Japanese Defense Minister Yuriko Koike said yesterday Tokyo remained committed to its role in the U.S.-led military operation in Afghanistan despite major political gains last month by an opposition party that has demanded an end to the mission.
Miss Koike, in Washington this week for talks with Vice President Dick Cheney, Defense Secretary Robert M. Gates and Secretary of State Condoleezza Rice, acknowledged that the opposition Democratic Party of Japan could vote to end the Afghan support mission, whose mandate expires Nov. 1.
“I am still hoping the [opposition] will only request changes to the mission, and then we can have discussions on how to accommodate their demands,” said Mrs. Koike, appointed last month by embattled Prime Minister Shinzo Abe as Japan’s first female defense chief.
Answering questions through a translator after a speech at the Center for Strategic and International Studies, Miss Koike sharply criticized opposition leader Ichiro Ozawa, who earlier this week rejected a personal appeal from U.S. Ambassador Thomas Schieffer to soften his objections to Japan’s support role in both Afghanistan and Iraq.
The deployments are contentious in Japan, which still operates under the pacifist constitution written by American advisers after World War II. In his meeting with Mr. Schieffer, Mr. Ozawa denounced the Afghan and Iraqi conflicts as “American wars” and said he would only support an extension of the Afghan mission if the operation was sanctioned by the United Nations.

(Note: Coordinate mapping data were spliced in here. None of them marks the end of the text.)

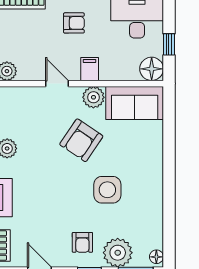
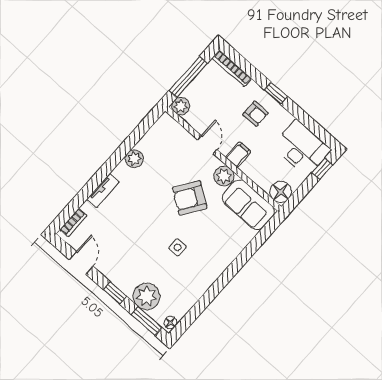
window: (169, 44) -> (322, 169), moved
side table: (107, 190) -> (178, 247), width x0.54, depth x0.54
armchair: (82, 242) -> (129, 268), removed

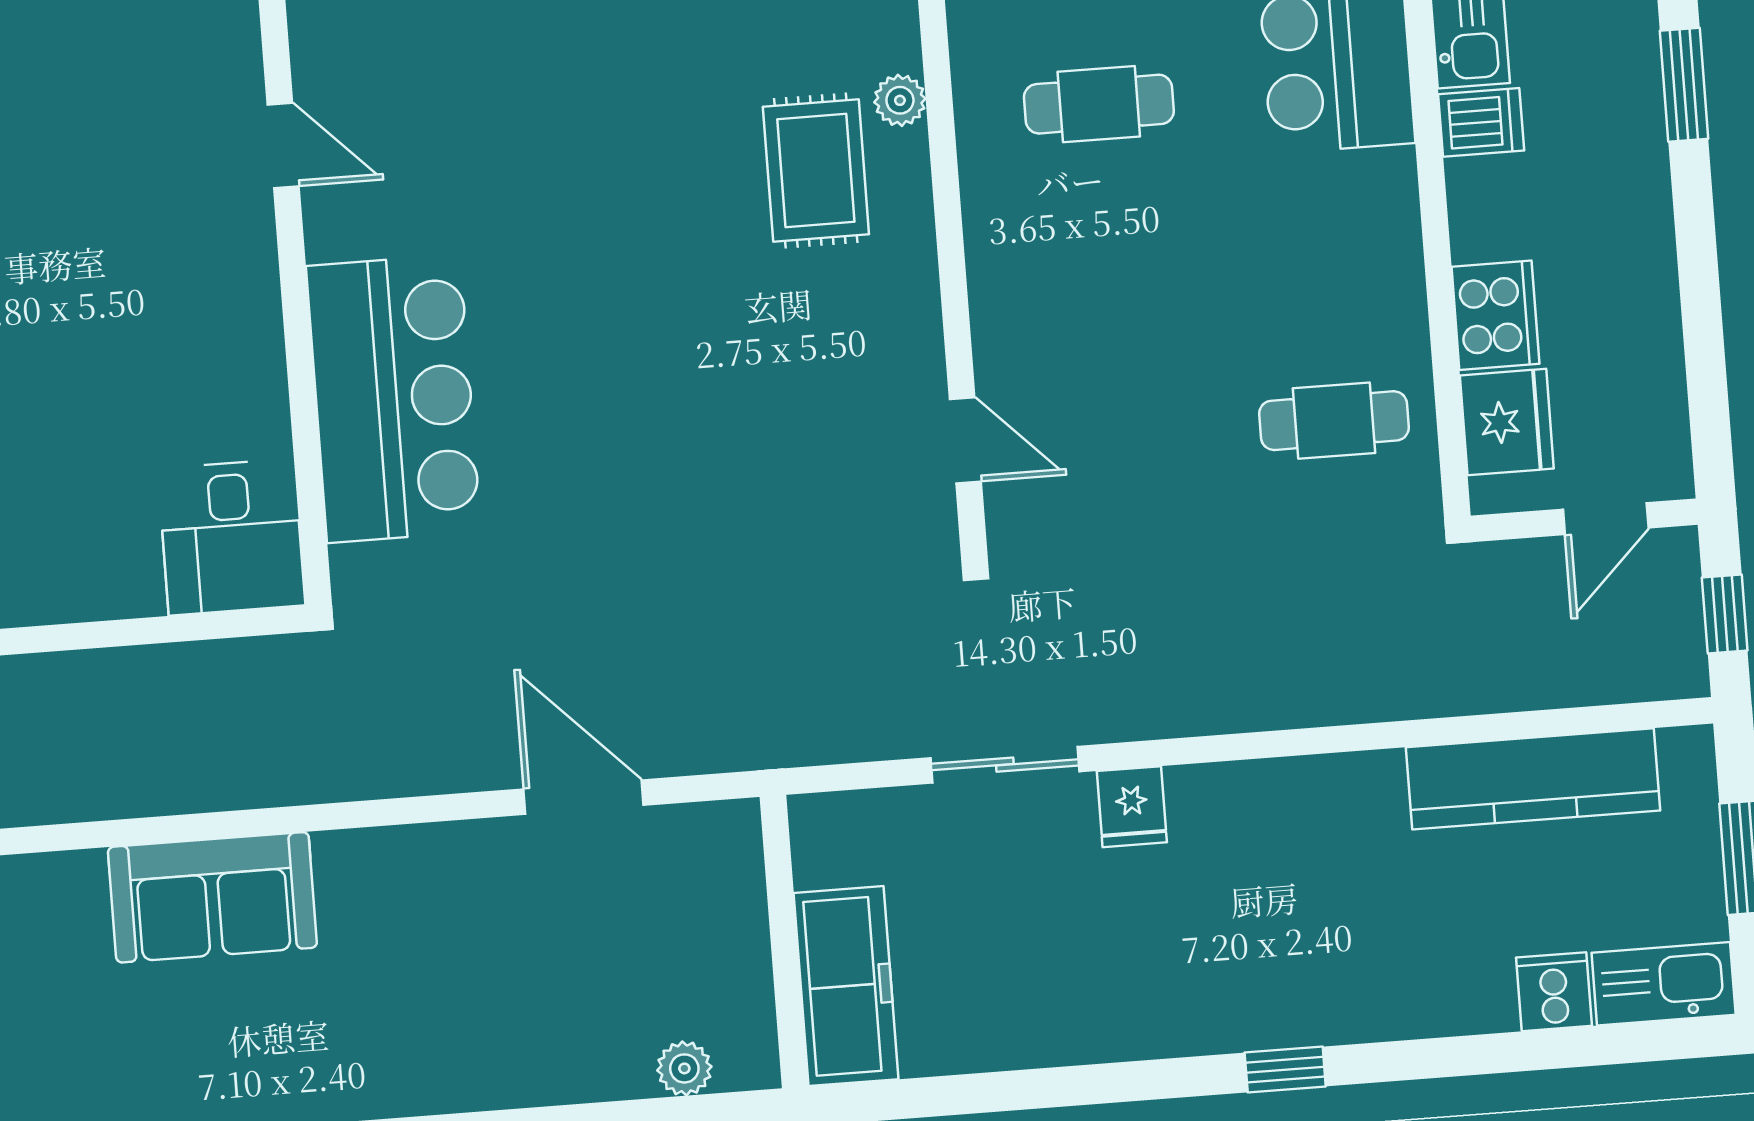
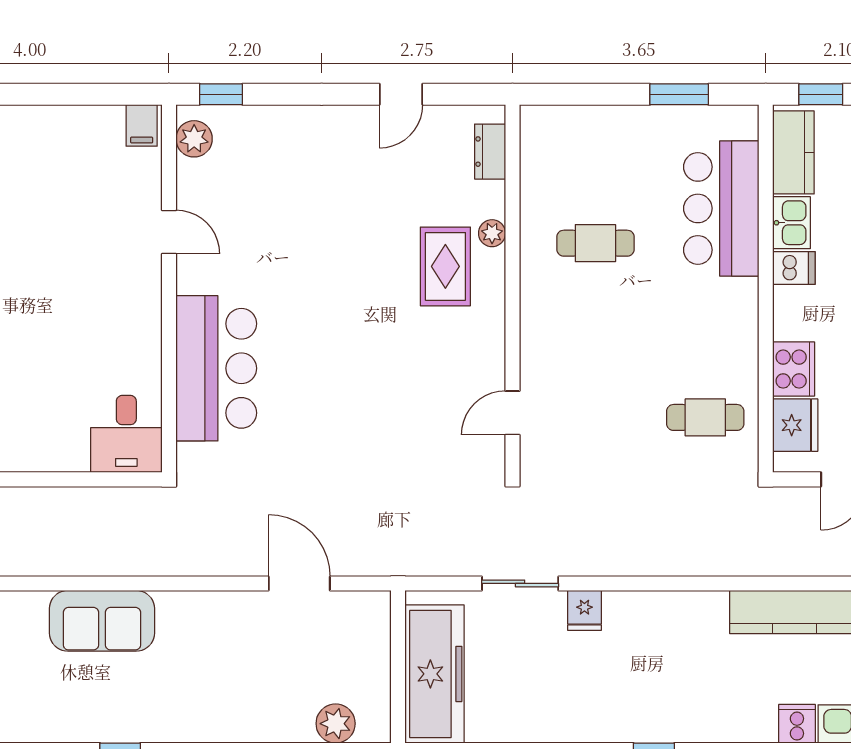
door: (965, 440) -> (512, 413), swing flipped
freezer: (846, 986) -> (435, 674), width x1.36, depth x1.26
plant: (684, 1068) -> (336, 724), width x1.38, depth x1.38

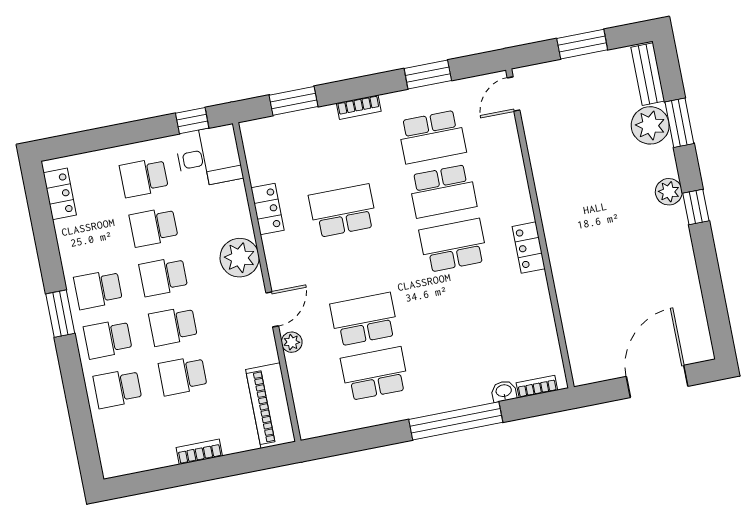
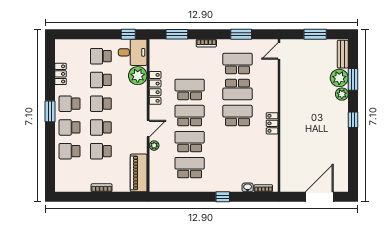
school desk: (432, 137) -> (237, 63), turned 180
plant: (669, 192) -> (342, 94), moved
locker: (60, 194) -> (60, 74), moved
locker: (268, 209) -> (155, 88), width x1.53
plant: (240, 258) -> (138, 76), moved
school desk: (353, 265) -> (190, 116), added
window: (456, 421) -> (223, 197), width x0.32

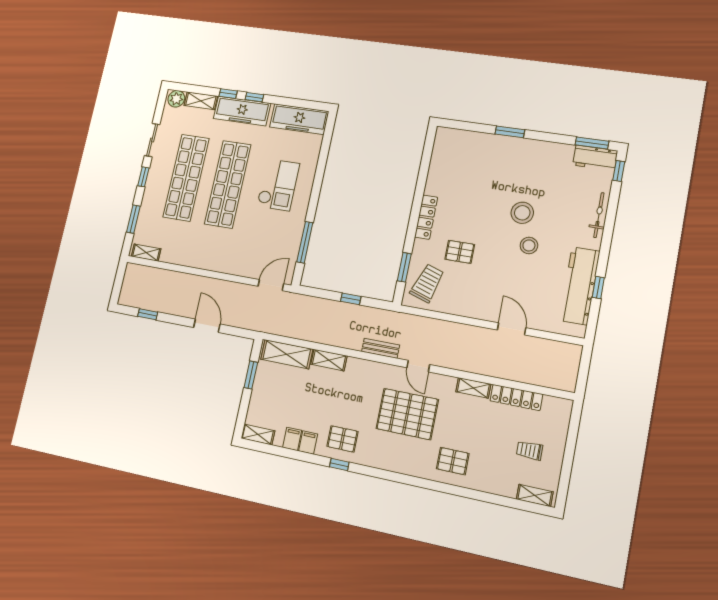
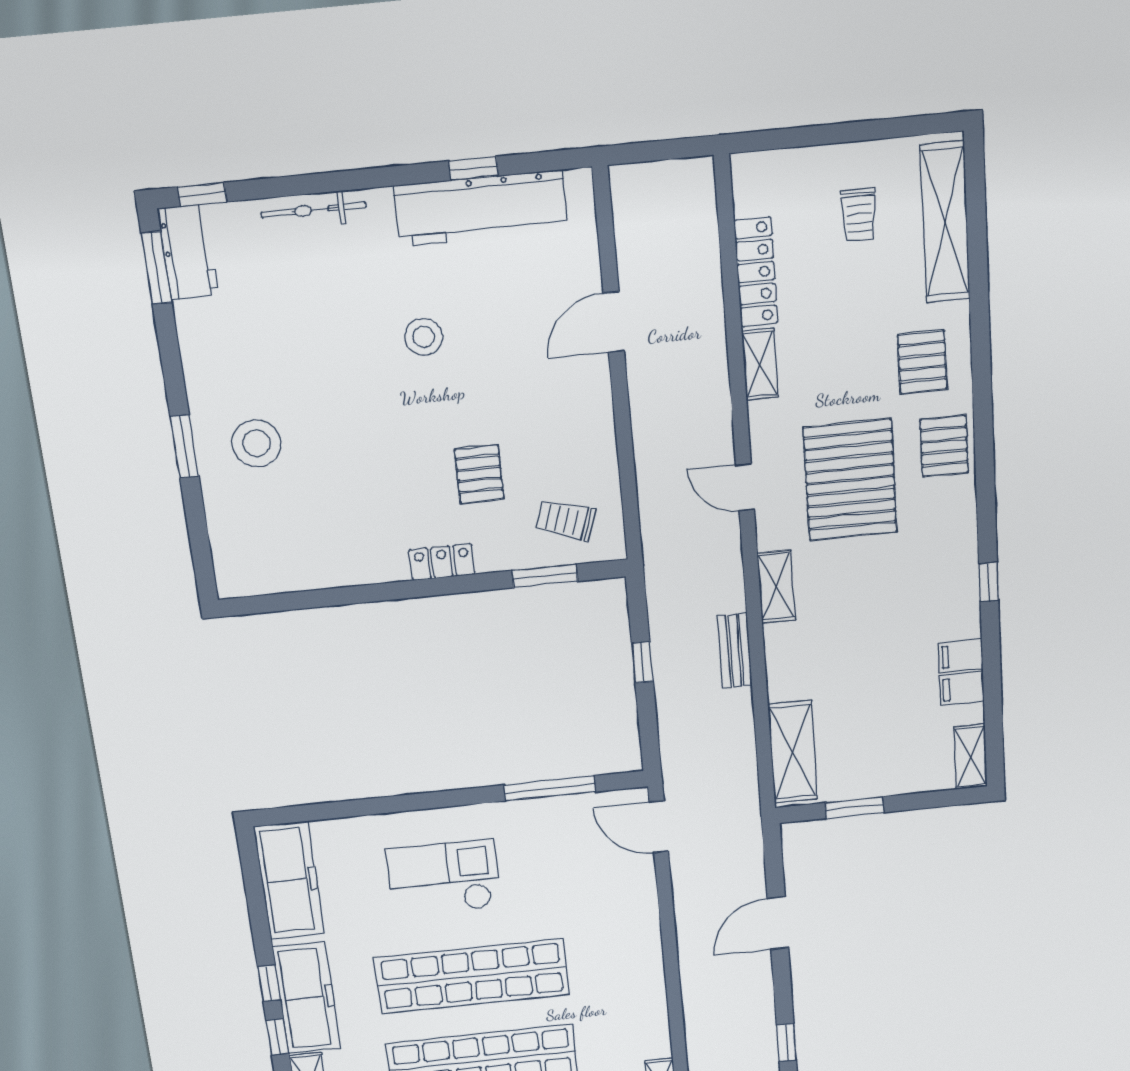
stool: (522, 213) -> (256, 443), moved
locker: (426, 217) -> (442, 562), width x0.66
trolley: (427, 283) -> (566, 520), width x0.73, depth x0.72
bench: (380, 348) -> (735, 651), moved
shelving: (329, 360) -> (776, 587), moved
door: (418, 366) -> (745, 487), swing flipped
pallet: (342, 439) -> (944, 446), moved
shelving: (535, 495) -> (945, 222), width x2.20, depth x1.33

Miss Koike called Mr. Ozawa’s criticisms “inconsistent,” noting he had backed Japan’s role in the 1990-91 Persian Gulf War coalition against Saddam Hussein. She said his arguments about an expanded Japanese military role in the region and the world “seem to be stuck in the past.”
Miss Rice, who met with the Japanese minister yesterday, said the Bush administration would strongly support a renewal of Japan’s military missions, which includes refueling of U.S. war jets from Japanese ships stationed in the Indian Ocean and airlift services by Japanese forces in Kuwait for U.S. and coalition personnel into Iraq.
Miss Rice “made it clear that this is, of course, a Japanese decision, but we welcome Japan’s continuing support for the mission,” State Department spokesman Sean McCormack told reporters yesterday.
The Democratic Party seized control of the upper house of the Japanese Diet in elections late last month after Mr. Abe was weakened by scandals and political missteps.
The more powerful lower house, still controlled by Mr. Abe’s Liberal Democratic Party (LDP), can override the upper house, but now must secure a two-thirds majority vote to do so.
In Tokyo, Mr. Abe stepped up his criticism of Mr. Ozawa, a longtime political kingmaker in Japanese politics who broke with the ruling LDP in 2003. Abe spokesman Yasuhisa Shiozaki condemned Mr. Ozawa’s statement that the U.S. mission in Afghanistan lacked international backing.
“It is not a war that the United States started selfishly on its own, but one of the most important tasks that the international community has to cope with,” Mr. Shiozaki said.